**Work task:**
I need the lines below from the one with "om het maalmechanisme" down to the one with "niet langdurig in" reproduced exactly, both ends included, and nothing else.

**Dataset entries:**

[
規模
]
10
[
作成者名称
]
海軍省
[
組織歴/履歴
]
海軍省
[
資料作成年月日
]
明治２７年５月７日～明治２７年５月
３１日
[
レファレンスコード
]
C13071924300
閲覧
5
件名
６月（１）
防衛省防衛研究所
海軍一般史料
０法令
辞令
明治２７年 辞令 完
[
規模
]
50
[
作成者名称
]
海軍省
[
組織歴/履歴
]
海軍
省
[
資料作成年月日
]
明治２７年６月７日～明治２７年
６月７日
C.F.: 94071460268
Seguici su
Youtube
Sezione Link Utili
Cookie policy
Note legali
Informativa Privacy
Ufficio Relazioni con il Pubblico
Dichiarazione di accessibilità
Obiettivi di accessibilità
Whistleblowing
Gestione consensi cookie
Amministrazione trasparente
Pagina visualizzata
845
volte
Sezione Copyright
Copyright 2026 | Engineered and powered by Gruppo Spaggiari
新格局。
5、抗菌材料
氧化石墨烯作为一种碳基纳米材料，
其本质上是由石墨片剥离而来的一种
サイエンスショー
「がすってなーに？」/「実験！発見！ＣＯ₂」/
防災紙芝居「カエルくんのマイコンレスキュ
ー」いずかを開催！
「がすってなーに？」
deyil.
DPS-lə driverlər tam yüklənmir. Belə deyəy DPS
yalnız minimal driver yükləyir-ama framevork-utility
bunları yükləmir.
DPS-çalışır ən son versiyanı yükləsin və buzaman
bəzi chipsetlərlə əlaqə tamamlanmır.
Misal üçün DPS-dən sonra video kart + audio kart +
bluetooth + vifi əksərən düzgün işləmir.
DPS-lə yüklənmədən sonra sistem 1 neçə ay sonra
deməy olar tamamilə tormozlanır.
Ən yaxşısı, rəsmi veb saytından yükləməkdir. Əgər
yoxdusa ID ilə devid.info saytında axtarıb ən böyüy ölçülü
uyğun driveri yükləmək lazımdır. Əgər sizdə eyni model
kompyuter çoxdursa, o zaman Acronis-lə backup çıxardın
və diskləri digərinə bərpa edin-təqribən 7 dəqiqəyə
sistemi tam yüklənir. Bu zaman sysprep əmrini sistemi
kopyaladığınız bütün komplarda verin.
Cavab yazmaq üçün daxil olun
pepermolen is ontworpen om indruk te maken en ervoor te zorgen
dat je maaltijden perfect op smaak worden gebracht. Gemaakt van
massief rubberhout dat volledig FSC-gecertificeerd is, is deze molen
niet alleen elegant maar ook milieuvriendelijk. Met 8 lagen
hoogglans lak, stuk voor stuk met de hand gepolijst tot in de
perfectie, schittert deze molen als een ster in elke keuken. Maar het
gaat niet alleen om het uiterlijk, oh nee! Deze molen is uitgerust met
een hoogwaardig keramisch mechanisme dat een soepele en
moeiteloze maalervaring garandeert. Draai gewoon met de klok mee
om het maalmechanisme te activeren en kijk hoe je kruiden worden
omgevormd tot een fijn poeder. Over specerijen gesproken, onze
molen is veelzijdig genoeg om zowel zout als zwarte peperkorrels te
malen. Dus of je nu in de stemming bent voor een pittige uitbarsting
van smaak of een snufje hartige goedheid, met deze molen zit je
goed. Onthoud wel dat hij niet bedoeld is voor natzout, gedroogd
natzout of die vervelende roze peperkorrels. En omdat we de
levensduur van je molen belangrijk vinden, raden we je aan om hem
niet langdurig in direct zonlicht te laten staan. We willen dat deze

==

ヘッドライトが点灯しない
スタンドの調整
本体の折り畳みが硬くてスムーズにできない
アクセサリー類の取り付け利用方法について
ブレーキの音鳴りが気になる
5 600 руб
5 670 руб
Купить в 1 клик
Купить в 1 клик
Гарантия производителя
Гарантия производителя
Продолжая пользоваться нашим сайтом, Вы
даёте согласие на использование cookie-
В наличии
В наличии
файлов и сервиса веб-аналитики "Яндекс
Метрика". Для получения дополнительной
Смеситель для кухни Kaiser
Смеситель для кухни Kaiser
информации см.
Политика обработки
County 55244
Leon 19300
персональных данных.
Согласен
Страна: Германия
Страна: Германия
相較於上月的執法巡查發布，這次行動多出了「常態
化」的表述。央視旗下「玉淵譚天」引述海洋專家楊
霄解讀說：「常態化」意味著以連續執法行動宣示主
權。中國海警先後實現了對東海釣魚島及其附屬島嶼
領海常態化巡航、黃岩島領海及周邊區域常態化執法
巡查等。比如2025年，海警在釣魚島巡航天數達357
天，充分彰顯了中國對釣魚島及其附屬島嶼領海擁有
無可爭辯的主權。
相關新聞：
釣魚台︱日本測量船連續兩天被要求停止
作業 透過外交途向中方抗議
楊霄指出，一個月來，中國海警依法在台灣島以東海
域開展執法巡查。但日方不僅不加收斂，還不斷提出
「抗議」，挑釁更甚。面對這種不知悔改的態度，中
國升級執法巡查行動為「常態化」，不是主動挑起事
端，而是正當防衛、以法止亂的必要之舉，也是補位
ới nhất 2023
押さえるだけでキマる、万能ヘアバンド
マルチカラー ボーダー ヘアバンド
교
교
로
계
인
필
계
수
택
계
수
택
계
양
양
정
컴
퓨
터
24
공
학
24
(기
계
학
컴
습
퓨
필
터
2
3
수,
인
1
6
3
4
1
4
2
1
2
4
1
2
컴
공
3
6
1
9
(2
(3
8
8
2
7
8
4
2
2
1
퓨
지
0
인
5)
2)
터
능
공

---

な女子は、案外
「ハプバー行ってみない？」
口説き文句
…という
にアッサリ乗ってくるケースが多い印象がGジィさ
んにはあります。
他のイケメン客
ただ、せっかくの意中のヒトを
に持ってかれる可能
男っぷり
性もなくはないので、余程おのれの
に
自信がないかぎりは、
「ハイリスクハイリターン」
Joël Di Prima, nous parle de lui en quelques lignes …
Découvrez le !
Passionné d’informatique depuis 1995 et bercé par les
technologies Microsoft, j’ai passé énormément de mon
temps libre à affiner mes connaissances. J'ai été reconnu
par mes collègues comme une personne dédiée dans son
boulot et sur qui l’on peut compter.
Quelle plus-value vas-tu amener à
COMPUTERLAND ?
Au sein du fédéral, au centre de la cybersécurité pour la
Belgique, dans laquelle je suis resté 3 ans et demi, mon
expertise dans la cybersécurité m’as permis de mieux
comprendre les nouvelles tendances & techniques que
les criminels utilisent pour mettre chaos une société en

**Answer:**
om het maalmechanisme te activeren en kijk hoe je kruiden worden
omgevormd tot een fijn poeder. Over specerijen gesproken, onze
molen is veelzijdig genoeg om zowel zout als zwarte peperkorrels te
malen. Dus of je nu in de stemming bent voor een pittige uitbarsting
van smaak of een snufje hartige goedheid, met deze molen zit je
goed. Onthoud wel dat hij niet bedoeld is voor natzout, gedroogd
natzout of die vervelende roze peperkorrels. En omdat we de
levensduur van je molen belangrijk vinden, raden we je aan om hem
niet langdurig in direct zonlicht te laten staan. We willen dat deze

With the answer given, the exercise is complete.